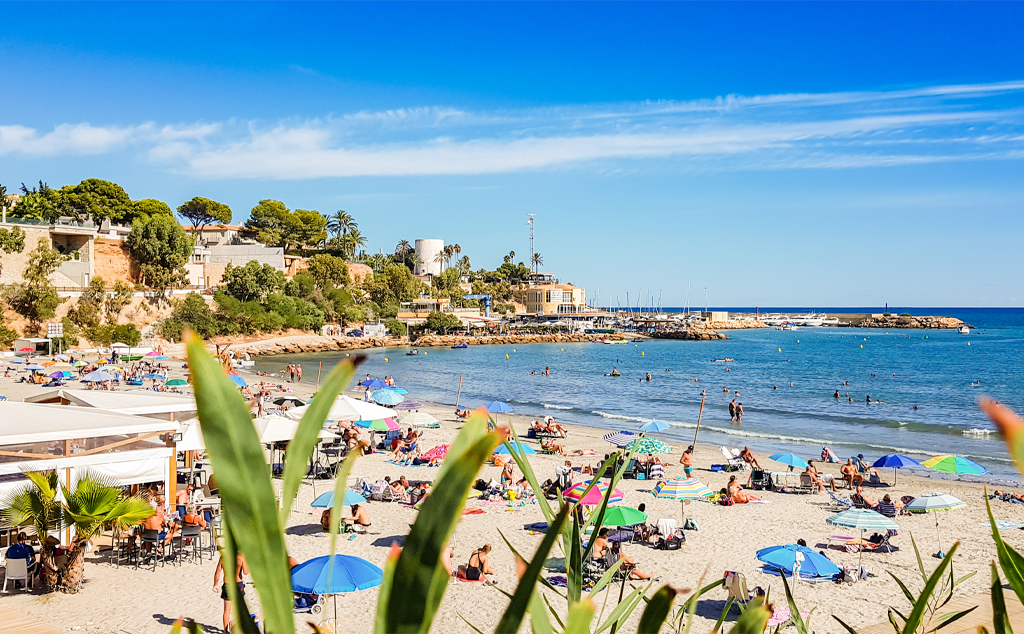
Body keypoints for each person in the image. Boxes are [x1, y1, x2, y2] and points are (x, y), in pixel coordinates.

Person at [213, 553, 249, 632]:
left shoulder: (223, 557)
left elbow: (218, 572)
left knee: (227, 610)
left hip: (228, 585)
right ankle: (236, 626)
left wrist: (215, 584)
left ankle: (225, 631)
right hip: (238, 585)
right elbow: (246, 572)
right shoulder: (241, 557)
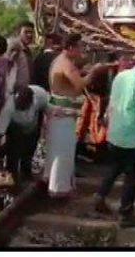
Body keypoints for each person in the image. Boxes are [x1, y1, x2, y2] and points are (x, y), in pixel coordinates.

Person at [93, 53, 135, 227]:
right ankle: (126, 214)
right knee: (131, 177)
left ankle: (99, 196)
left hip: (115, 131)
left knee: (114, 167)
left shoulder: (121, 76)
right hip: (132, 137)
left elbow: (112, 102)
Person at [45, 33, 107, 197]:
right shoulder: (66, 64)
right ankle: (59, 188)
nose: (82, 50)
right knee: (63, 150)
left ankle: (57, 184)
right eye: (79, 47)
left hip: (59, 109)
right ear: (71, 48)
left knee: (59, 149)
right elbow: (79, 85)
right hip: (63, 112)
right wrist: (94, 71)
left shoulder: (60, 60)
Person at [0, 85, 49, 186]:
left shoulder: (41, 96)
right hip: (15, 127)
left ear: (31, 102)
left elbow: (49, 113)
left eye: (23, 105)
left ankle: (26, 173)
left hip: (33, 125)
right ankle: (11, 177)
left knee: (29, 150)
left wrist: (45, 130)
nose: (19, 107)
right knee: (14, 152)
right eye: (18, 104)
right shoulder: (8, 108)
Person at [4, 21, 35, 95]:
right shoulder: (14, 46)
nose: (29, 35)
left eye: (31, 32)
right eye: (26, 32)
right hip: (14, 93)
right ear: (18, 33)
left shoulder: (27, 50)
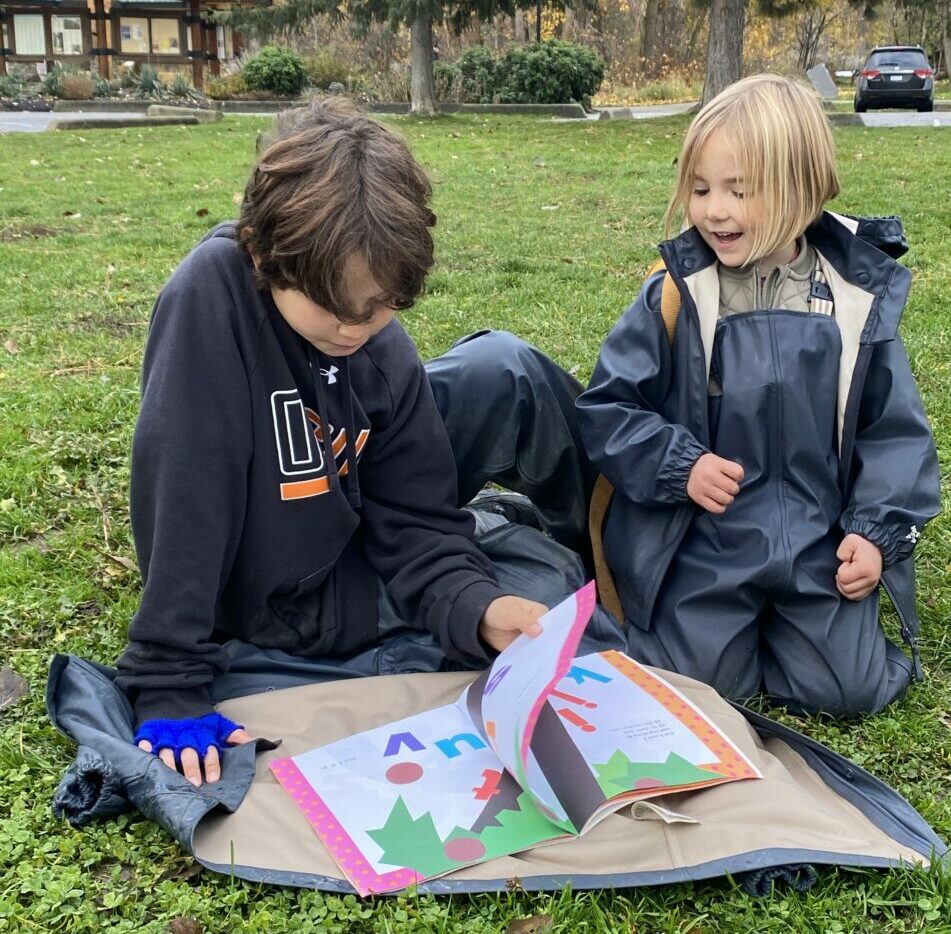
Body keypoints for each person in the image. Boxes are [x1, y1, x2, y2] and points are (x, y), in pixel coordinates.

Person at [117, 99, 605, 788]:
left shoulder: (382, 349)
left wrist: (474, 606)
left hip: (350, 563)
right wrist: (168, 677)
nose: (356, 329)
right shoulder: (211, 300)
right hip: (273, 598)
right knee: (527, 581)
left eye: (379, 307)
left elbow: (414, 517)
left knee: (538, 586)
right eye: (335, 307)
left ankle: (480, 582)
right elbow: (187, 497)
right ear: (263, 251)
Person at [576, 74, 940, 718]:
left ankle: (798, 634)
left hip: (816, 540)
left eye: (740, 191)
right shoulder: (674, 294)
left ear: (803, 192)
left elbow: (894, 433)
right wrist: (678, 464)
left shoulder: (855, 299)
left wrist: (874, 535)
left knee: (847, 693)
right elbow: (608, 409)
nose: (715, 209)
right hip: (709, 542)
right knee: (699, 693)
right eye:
══════
§ Exercise details
Looking through the data above, copy out each line in which the string "elbow" occurs.

§ Written solution
left elbow: (218, 572)
right elbow: (246, 572)
left elbow: (112, 102)
right elbow: (79, 85)
left elbow: (49, 113)
left elbow: (414, 517)
right elbow: (187, 497)
left elbow: (894, 433)
right elbow: (608, 409)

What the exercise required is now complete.